DATA FOR REVIEW: Begin

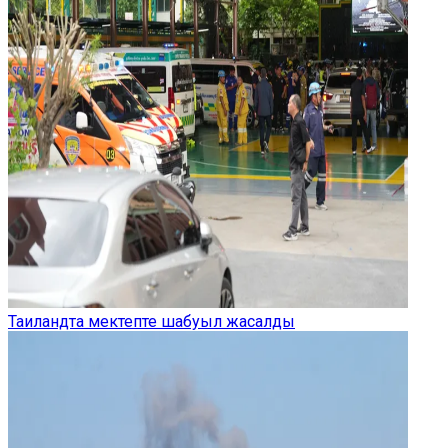
Таиландта мектепте шабуыл жасалды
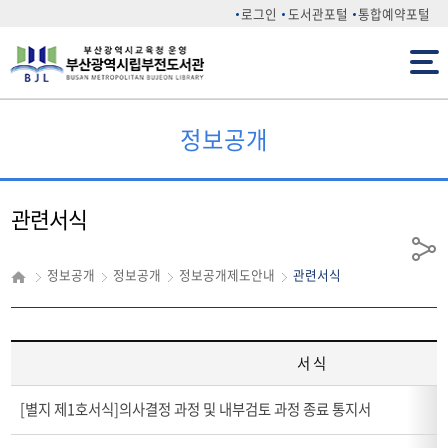
로그인
도서관포털
통합예약포털
전체메뉴
정보공개
관련서식
공
정보공개
정보공개
정보공개제도안내
관련서식
유
서 식
관
[별지 제1호서식]의사결정 과정 및 내부검토 과정 종료 통지서
련
서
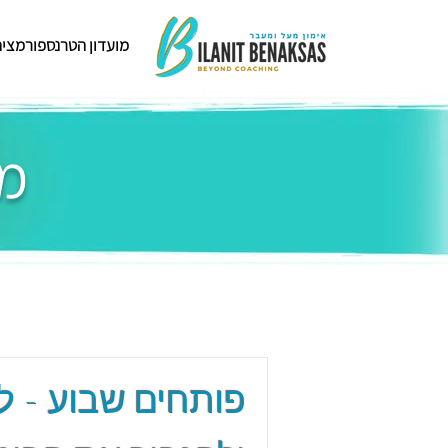
מועדון הטרנספורמציה
מפגשים בנושא ביטחון
פותחים שבוע - 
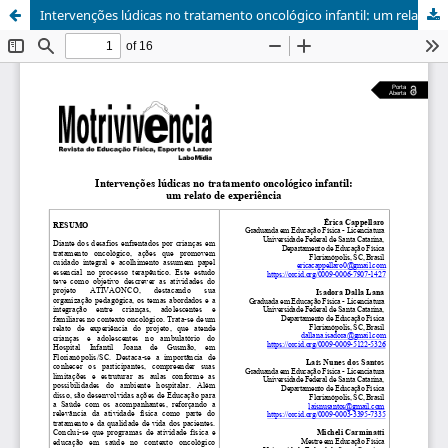
Intervenções lúdicas no tratamento oncológico infantil: um relato de experiência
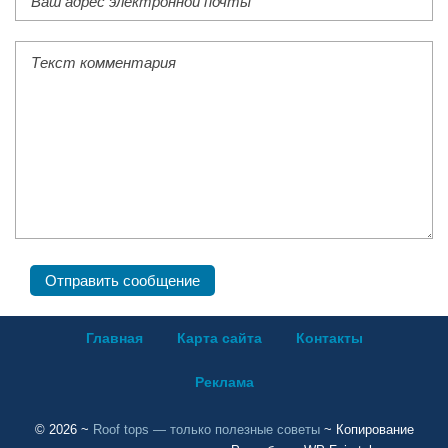
Главная
Карта сайта
Контакты
Реклама
©
2026
~
Roof tops — только полезные советы
~ Копирование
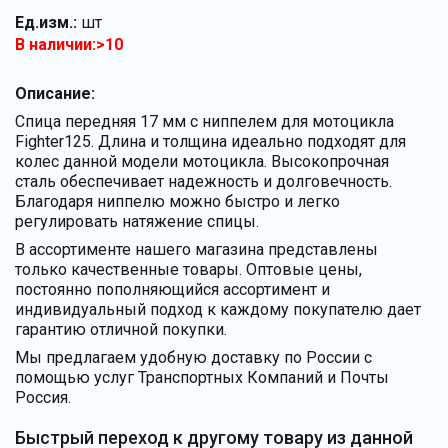
Ед.изм.:
шт
В наличии:>10
Описание:
Спица передняя 17 мм с ниппелем для мотоцикла
Fighter125. Длина и толщина идеально подходят для
колес данной модели мотоцикла. Высокопрочная
сталь обеспечивает надежность и долговечность.
Благодаря ниппелю можно быстро и легко
регулировать натяжение спицы.
В ассортименте нашего магазина представлены
только качественные товары. Оптовые цены,
постоянно пополняющийся ассортимент и
индивидуальный подход к каждому покупателю дает
гарантию отличной покупки.
Мы предлагаем удобную доставку по России с
помощью услуг Транспортных Компаний и Почты
Россия.
Быстрый переход к другому товару из данной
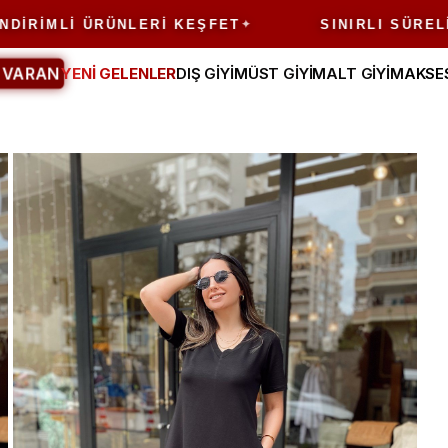
MLI ÜRÜNLERI KEŞFET
SINIRLI SÜRELI FIRS
 VARAN
YENİ GELENLER
DIŞ GİYİM
ÜST GİYİM
ALT GİYİM
AKSE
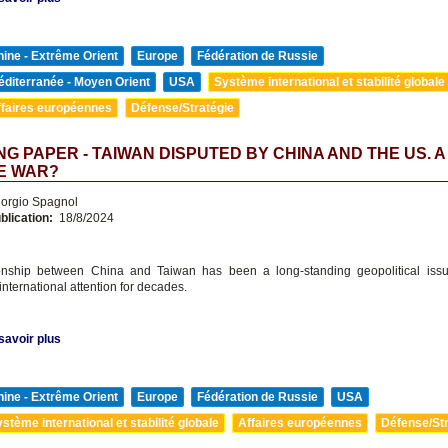
ine - Extrême Orient
Europe
Fédération de Russie
diterranée - Moyen Orient
USA
Système international et stabilité globale
ffaires européennes
Défense/Stratégie
G PAPER - TAIWAN DISPUTED BY CHINA AND THE US. A
E WAR?
orgio Spagnol
blication:
18/8/2024
ionship between China and Taiwan has been a long-standing geopolitical issu
international attention for decades.
savoir plus
ine - Extrême Orient
Europe
Fédération de Russie
USA
stème international et stabilité globale
Affaires européennes
Défense/Str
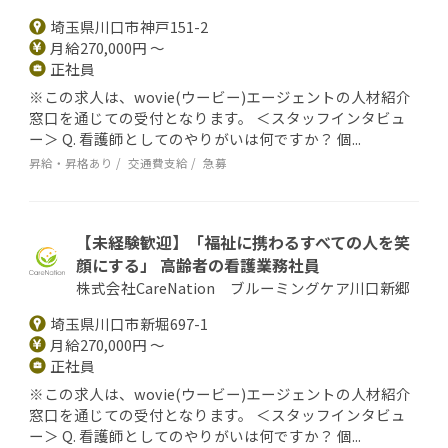
埼玉県川口市神戸151-2
月給270,000円 ～
正社員
※この求人は、wovie(ウービー)エージェントの人材紹介
窓口を通じての受付となります。 ＜スタッフインタビュ
ー＞ Q. 看護師としてのやりがいは何ですか？ 個...
昇給・昇格あり
交通費支給
急募
【未経験歓迎】「福祉に携わるすべての人を笑
顔にする」 高齢者の看護業務社員
株式会社CareNation ブルーミングケア川口新郷
埼玉県川口市新堀697-1
月給270,000円 ～
正社員
※この求人は、wovie(ウービー)エージェントの人材紹介
窓口を通じての受付となります。 ＜スタッフインタビュ
ー＞ Q. 看護師としてのやりがいは何ですか？ 個...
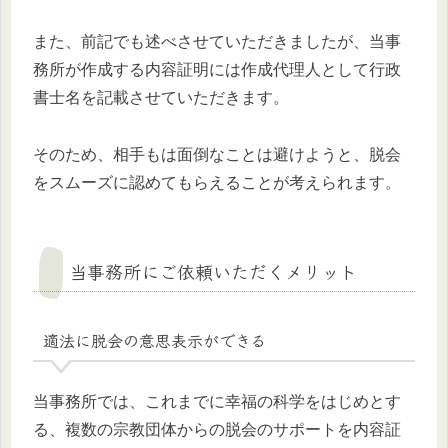
また、前記でも述べさせていただきましたが、当事
務所が作成する内容証明には作成代理人として行政
書士名を記載させていただきます。
そのため、相手もは面倒なことは避けようと、脱会
をスムーズに認めてもらえることが考えられます。
当事務所にご依頼いただくメリット
適法に脱会の意思表示ができる
当事務所では、これまでに幸福の科学をはじめとす
る、複数の宗教団体からの脱会のサポートを内容証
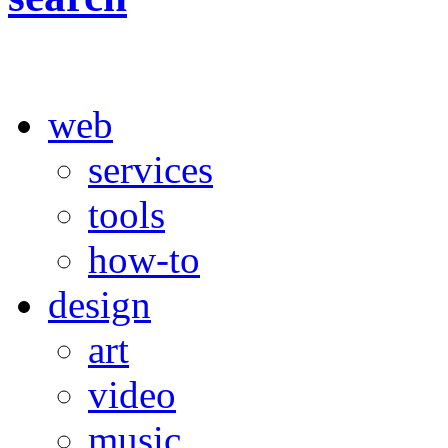
web
services
tools
how-to
design
art
video
music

DATA FOR REVIEW: End

**ACTIVITY:**
Pictures are to be dropped, and the remaining data set down exactly.

**RESULT FOR THIS TASK:**
Таиландта мектепте шабуыл жасалды
로그인
도서관포털
통합예약포털
전체메뉴
정보공개
관련서식
공
정보공개
정보공개
정보공개제도안내
관련서식
유
서 식
관
[별지 제1호서식]의사결정 과정 및 내부검토 과정 종료 통지서
련
서
מועדון הטרנספורמציה
מפגשים בנושא ביטחון
פותחים שבוע - 
Intervenções lúdicas no tratamento oncológico infantil: um relato de experiência
Главная
Карта сайта
Контакты
Реклама
©
2026
~
Roof tops — только полезные советы
~ Копирование
Ед.изм.:
шт
В наличии:>10
Описание:
Спица передняя 17 мм с ниппелем для мотоцикла
Fighter125. Длина и толщина идеально подходят для
колес данной модели мотоцикла. Высокопрочная
сталь обеспечивает надежность и долговечность.
Благодаря ниппелю можно быстро и легко
регулировать натяжение спицы.
В ассортименте нашего магазина представлены
только качественные товары. Оптовые цены,
постоянно пополняющийся ассортимент и
индивидуальный подход к каждому покупателю дает
гарантию отличной покупки.
Мы предлагаем удобную доставку по России с
помощью услуг Транспортных Компаний и Почты
Россия.
Быстрый переход к другому товару из данной
MLI ÜRÜNLERI KEŞFET
SINIRLI SÜRELI FIRS
 VARAN
YENİ GELENLER
DIŞ GİYİM
ÜST GİYİM
ALT GİYİM
AKSE
ine - Extrême Orient
Europe
Fédération de Russie
diterranée - Moyen Orient
USA
Système international et stabilité globale
ffaires européennes
Défense/Stratégie
G PAPER - TAIWAN DISPUTED BY CHINA AND THE US. A
E WAR?
orgio Spagnol
blication:
18/8/2024
ionship between China and Taiwan has been a long-standing geopolitical issu
international attention for decades.
savoir plus
ine - Extrême Orient
Europe
Fédération de Russie
USA
stème international et stabilité globale
Affaires européennes
Défense/Str
埼玉県川口市神戸151-2
月給270,000円 ～
正社員
※この求人は、wovie(ウービー)エージェントの人材紹介
窓口を通じての受付となります。 ＜スタッフインタビュ
ー＞ Q. 看護師としてのやりがいは何ですか？ 個...
昇給・昇格あり
交通費支給
急募
【未経験歓迎】「福祉に携わるすべての人を笑
顔にする」 高齢者の看護業務社員
株式会社CareNation ブルーミングケア川口新郷
埼玉県川口市新堀697-1
月給270,000円 ～
正社員
※この求人は、wovie(ウービー)エージェントの人材紹介
窓口を通じての受付となります。 ＜スタッフインタビュ
ー＞ Q. 看護師としてのやりがいは何ですか？ 個...
また、前記でも述べさせていただきましたが、当事
務所が作成する内容証明には作成代理人として行政
書士名を記載させていただきます。
そのため、相手もは面倒なことは避けようと、脱会
をスムーズに認めてもらえることが考えられます。
当事務所にご依頼いただくメリット
適法に脱会の意思表示ができる
当事務所では、これまでに幸福の科学をはじめとす
る、複数の宗教団体からの脱会のサポートを内容証
web
services
tools
how-to
design
art
video
music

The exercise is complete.